> **Task to carry out**: Retype the entries exactly, but skip the pictures.

Dataset records
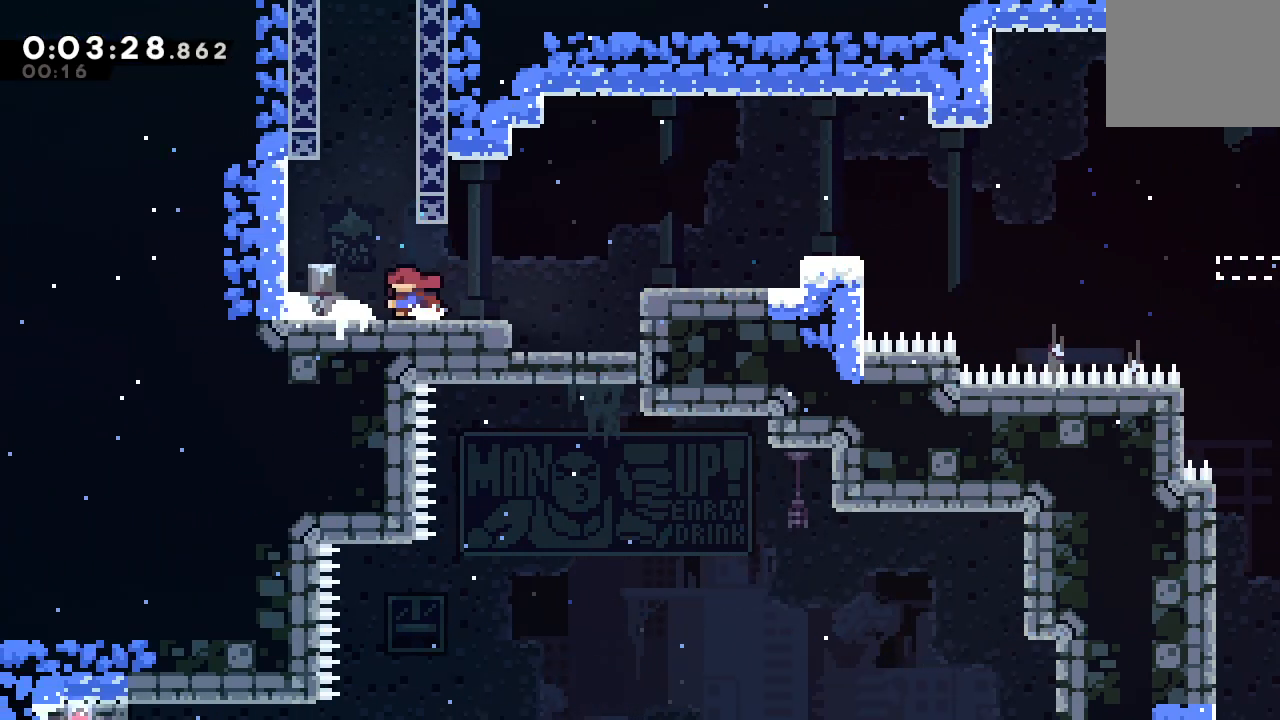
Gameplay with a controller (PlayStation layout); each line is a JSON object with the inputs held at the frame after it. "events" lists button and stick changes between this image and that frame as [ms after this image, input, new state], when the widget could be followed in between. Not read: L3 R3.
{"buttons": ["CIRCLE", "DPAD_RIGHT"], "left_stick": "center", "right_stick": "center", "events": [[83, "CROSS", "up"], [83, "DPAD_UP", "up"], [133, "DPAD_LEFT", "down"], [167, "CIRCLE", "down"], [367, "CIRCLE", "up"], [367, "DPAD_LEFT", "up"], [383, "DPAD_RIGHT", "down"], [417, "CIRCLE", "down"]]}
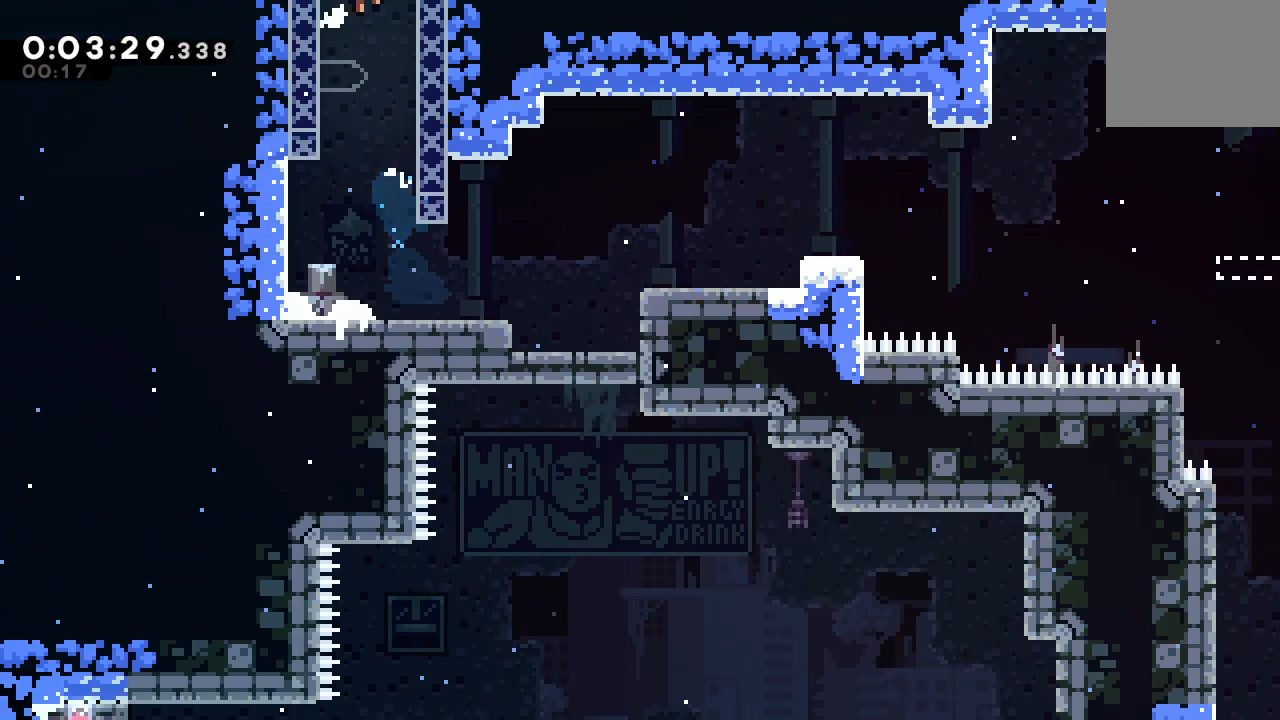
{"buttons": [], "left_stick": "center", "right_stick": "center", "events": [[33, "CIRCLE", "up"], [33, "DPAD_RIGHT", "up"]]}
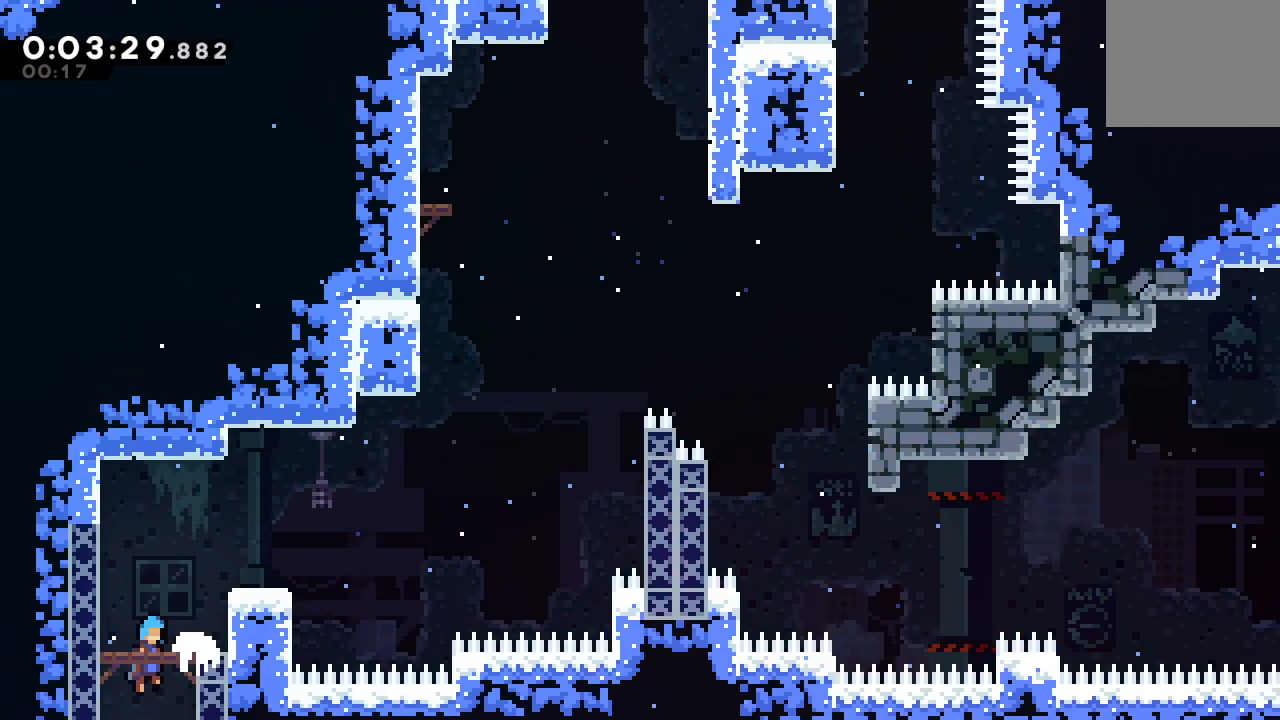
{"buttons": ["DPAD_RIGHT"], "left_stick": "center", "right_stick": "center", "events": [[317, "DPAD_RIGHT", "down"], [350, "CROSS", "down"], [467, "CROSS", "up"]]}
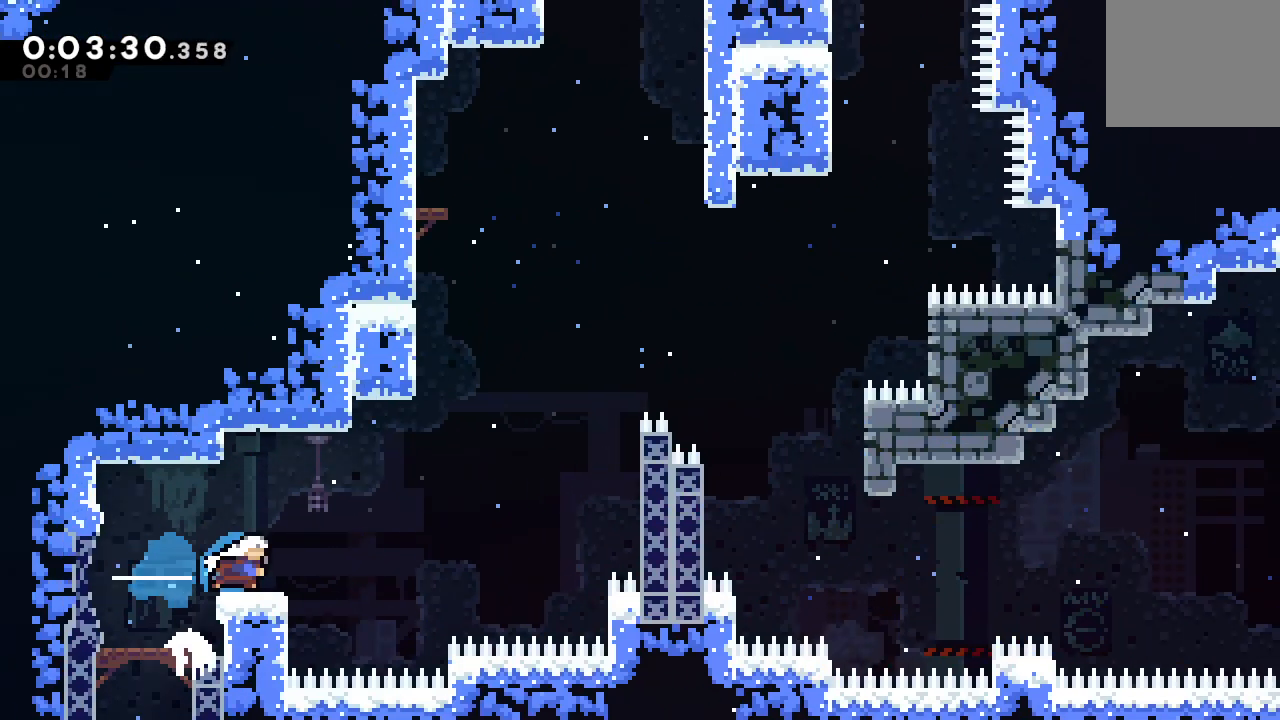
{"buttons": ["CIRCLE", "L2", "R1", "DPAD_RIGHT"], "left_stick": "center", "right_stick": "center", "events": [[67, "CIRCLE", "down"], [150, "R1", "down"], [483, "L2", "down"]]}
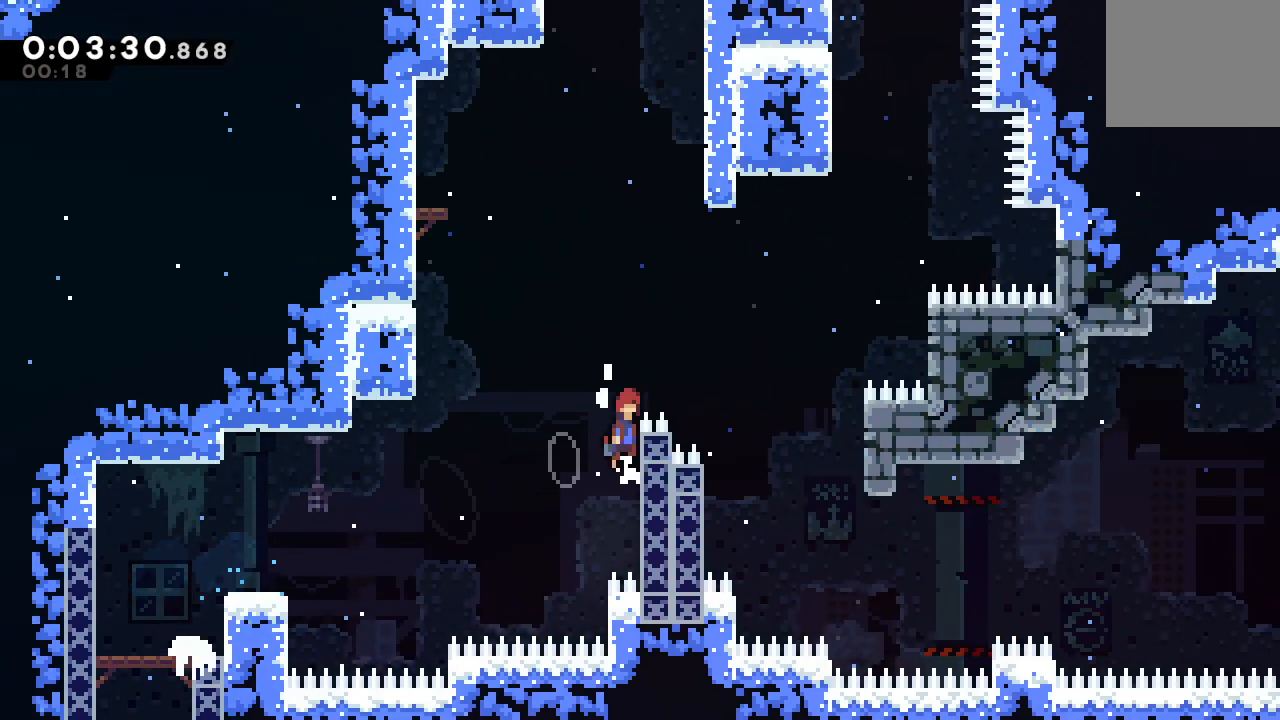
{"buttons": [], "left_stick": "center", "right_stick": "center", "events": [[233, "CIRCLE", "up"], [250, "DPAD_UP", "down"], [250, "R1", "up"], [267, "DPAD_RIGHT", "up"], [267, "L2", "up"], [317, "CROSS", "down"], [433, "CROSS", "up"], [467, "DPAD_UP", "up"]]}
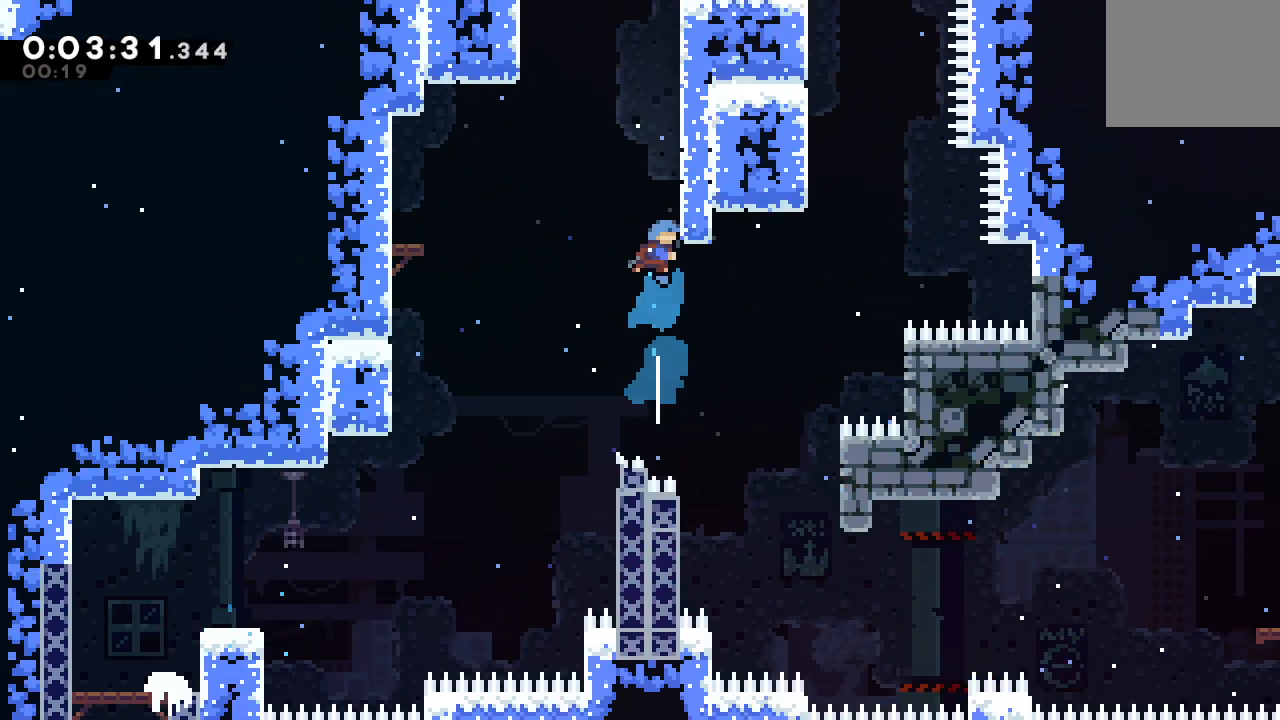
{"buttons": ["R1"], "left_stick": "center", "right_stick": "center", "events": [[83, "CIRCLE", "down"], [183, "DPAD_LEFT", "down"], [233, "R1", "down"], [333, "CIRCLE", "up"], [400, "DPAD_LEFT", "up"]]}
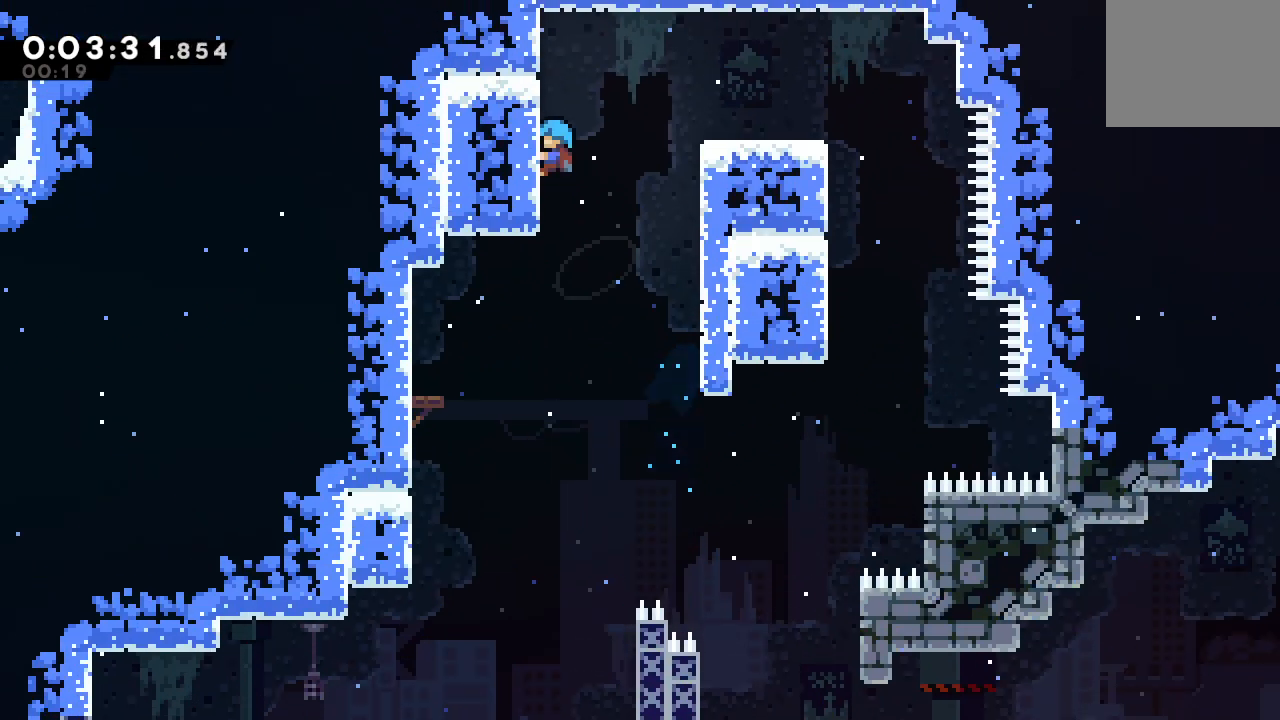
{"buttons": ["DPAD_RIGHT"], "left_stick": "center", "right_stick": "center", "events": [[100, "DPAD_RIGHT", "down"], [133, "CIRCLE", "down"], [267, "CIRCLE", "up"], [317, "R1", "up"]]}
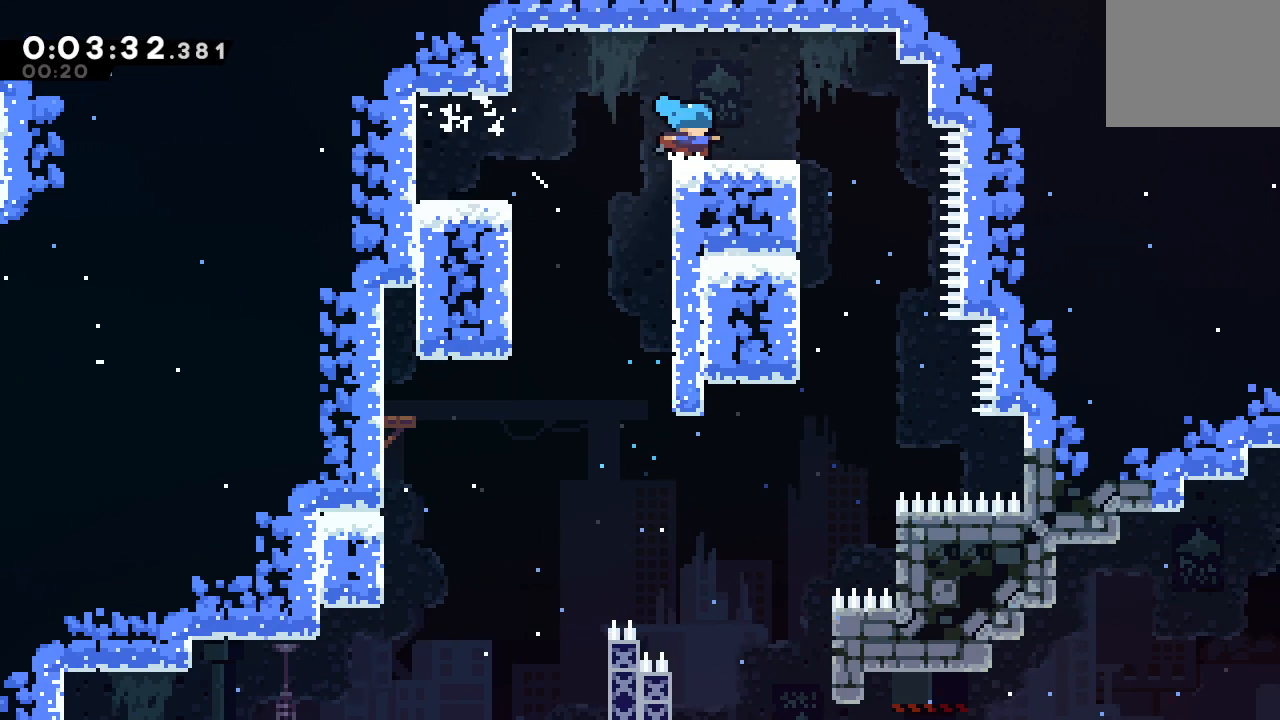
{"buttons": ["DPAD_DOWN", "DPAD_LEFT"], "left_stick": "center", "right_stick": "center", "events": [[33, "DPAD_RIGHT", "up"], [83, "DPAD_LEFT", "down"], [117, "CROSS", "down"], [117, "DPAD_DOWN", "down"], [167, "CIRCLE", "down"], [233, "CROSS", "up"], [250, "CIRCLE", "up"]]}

> **Reply**:
Gameplay with a controller (PlayStation layout); each line is a JSON object with the inputs held at the frame after it. "events" lists button and stick changes between this image and that frame as [ms after this image, input, new state], when the widget could be followed in between. Not read: L3 R3.
{"buttons": ["CIRCLE", "DPAD_RIGHT"], "left_stick": "center", "right_stick": "center", "events": [[83, "CROSS", "up"], [83, "DPAD_UP", "up"], [133, "DPAD_LEFT", "down"], [167, "CIRCLE", "down"], [367, "CIRCLE", "up"], [367, "DPAD_LEFT", "up"], [383, "DPAD_RIGHT", "down"], [417, "CIRCLE", "down"]]}
{"buttons": [], "left_stick": "center", "right_stick": "center", "events": [[33, "CIRCLE", "up"], [33, "DPAD_RIGHT", "up"]]}
{"buttons": ["DPAD_RIGHT"], "left_stick": "center", "right_stick": "center", "events": [[317, "DPAD_RIGHT", "down"], [350, "CROSS", "down"], [467, "CROSS", "up"]]}
{"buttons": ["CIRCLE", "L2", "R1", "DPAD_RIGHT"], "left_stick": "center", "right_stick": "center", "events": [[67, "CIRCLE", "down"], [150, "R1", "down"], [483, "L2", "down"]]}
{"buttons": [], "left_stick": "center", "right_stick": "center", "events": [[233, "CIRCLE", "up"], [250, "DPAD_UP", "down"], [250, "R1", "up"], [267, "DPAD_RIGHT", "up"], [267, "L2", "up"], [317, "CROSS", "down"], [433, "CROSS", "up"], [467, "DPAD_UP", "up"]]}
{"buttons": ["R1"], "left_stick": "center", "right_stick": "center", "events": [[83, "CIRCLE", "down"], [183, "DPAD_LEFT", "down"], [233, "R1", "down"], [333, "CIRCLE", "up"], [400, "DPAD_LEFT", "up"]]}
{"buttons": ["DPAD_RIGHT"], "left_stick": "center", "right_stick": "center", "events": [[100, "DPAD_RIGHT", "down"], [133, "CIRCLE", "down"], [267, "CIRCLE", "up"], [317, "R1", "up"]]}
{"buttons": ["DPAD_DOWN", "DPAD_LEFT"], "left_stick": "center", "right_stick": "center", "events": [[33, "DPAD_RIGHT", "up"], [83, "DPAD_LEFT", "down"], [117, "CROSS", "down"], [117, "DPAD_DOWN", "down"], [167, "CIRCLE", "down"], [233, "CROSS", "up"], [250, "CIRCLE", "up"]]}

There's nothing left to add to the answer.